Note that $\sum_{\text{cyc}} \frac{2a^2 + \frac1a}{b + \frac1a + 1} = \sum_{\text{cyc}} \frac{2a^2}{bc + b + 1} + \sum_{\text{cyc}} \frac{1}{bc + b + 1}$ We now consider the individual parts. Claim: The first part is at least $2$ . Proof. By Titu's, $\sum_{\text{cyc}} \frac{2a^2}{bc + b + 1} \ge \frac{2(a + b + c)^2}{ab + bc + ca + (a + b + c)(abc)^{\frac13} + 3(abc)^{\frac23}}$ Substituting in $a + b + c = 1$ and $(abc)^{\frac{1}{3}} \le \frac{1}{3}$ , we get that the sum is at least $\frac{2}{\frac13 + \frac13 + \frac13} = 2.$ $\blacksquare$ Claim: The second part is exactly $1$ . Proof.

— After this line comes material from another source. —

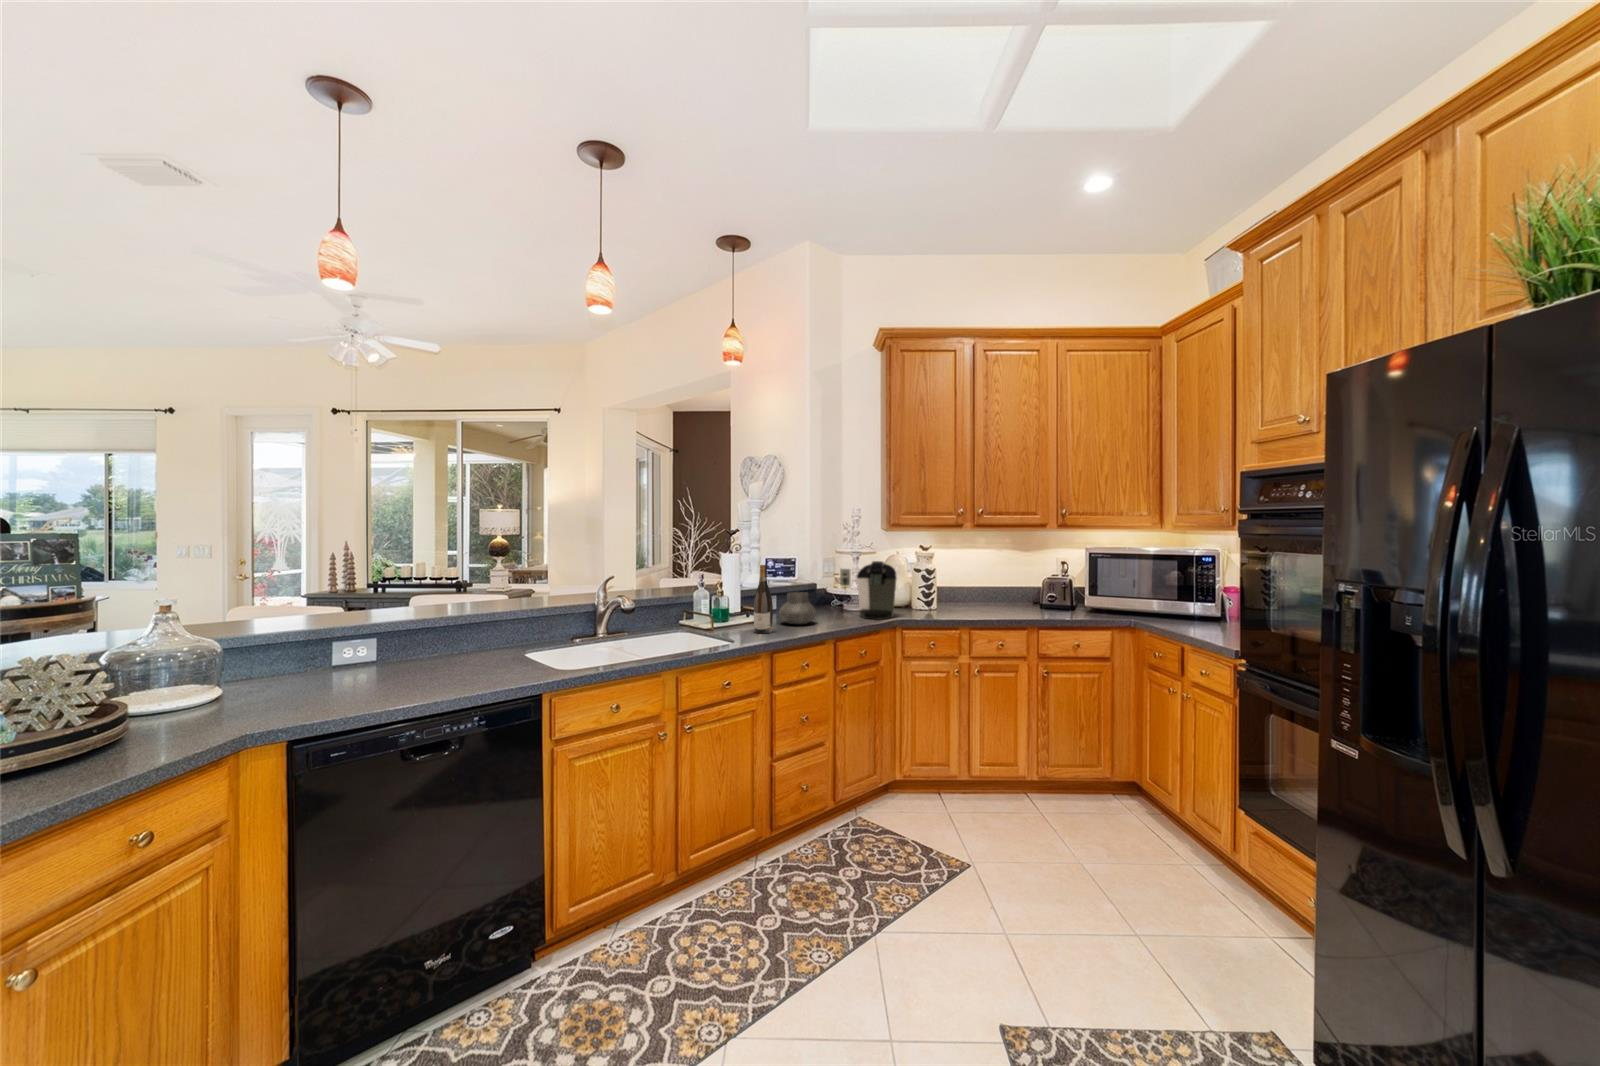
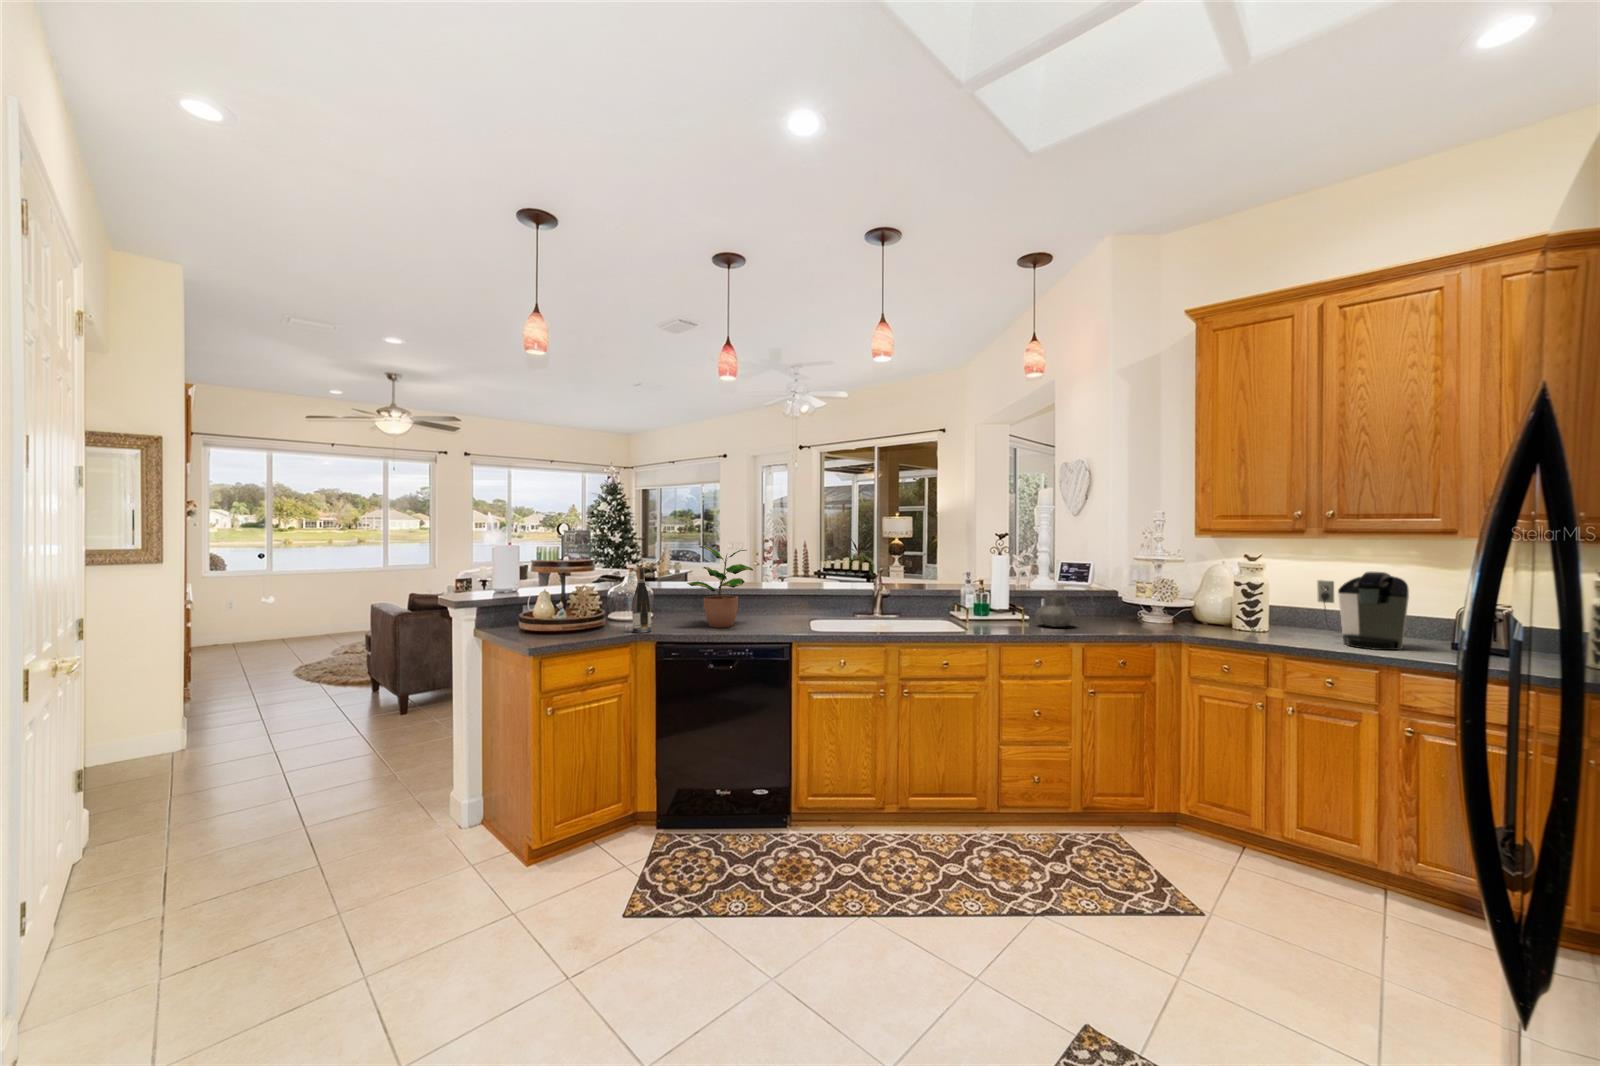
potted plant: none [321,552,447,688] -> present [687,546,753,627]
coffee maker: present [840,561,897,620] -> present [1317,571,1409,650]
wine bottle: present [754,565,773,634] -> present [632,567,651,633]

This expands as $\begin{align*} &\sum_{\text{cyc}} \frac{1}{ab + a + 1} = \frac{1}{ab + a + 1} + \frac{1}{\frac{1}{a} + b + 1} + \frac{1}{\frac{1}{b} + \frac{1}{ab} + 1} \\ &= \frac{1}{ab + a + 1} + \frac{a}{ab + a + 1} + \frac{ab}{ab + a + 1} = 1 \end{align*}$ $\blacksquare$

shendrew7

21.11.2023 00:09

We first note that $a^2+b^2+c^2 \ge \frac{(a+b+c)^2}{3} \ge \frac{\sqrt[3]{abc} \cdot (a+b+c)}{3} = a+b+c,$ $2(ab+bc+ca) \ge 3(abc)^{2/3} + (ab+bc+ca) = 3abc + ab+bc+ca.$ Summing these, we have $(a+b+c)^2 \ge 3abc+(ab+bc+ca)+(a+b+c).$ We finish by using Titu's and AM-GM on the numerator: $1 \leq \frac{(a+b+c)^2}{(a+b+c)+(ab+bc+ca)+3abc} \leq \sum \frac{a}{b+bc+abc} \leq \sum \frac{\frac 13 (a^2+a^2+\frac 1a)}{b+\frac 1a + 1}.$ $\implies \sum \frac{2a^2+\frac 1a}{b+\frac 1a + 1} \ge 3.~\blacksquare$

OronSH

08.01.2024 06:15

After substituting $a=y/x,b=z/y,c=x/z$ it remains to prove $\frac{y^3}{x^2}+\frac{z^3}{y^2}+\frac{x^3}{z^2}\ge x+y+z.$ By AM-GM we have $\frac4{19}\left(\frac{y^3}{x^2}\right)+\frac6{19}\left(\frac{z^3}{y^2}\right)+\frac9{19}\left(\frac{x^3}{z^2}\right)\ge \left(\frac{y^3}{x^2}\right)^{\frac4{19}}\cdot\left(\frac{z^3}{y^2}\right)^{\frac6{19}}\cdot\left(\frac{x^3}{z^2}\right)^{\frac9{19}}=x$ and summing cyclically finishes.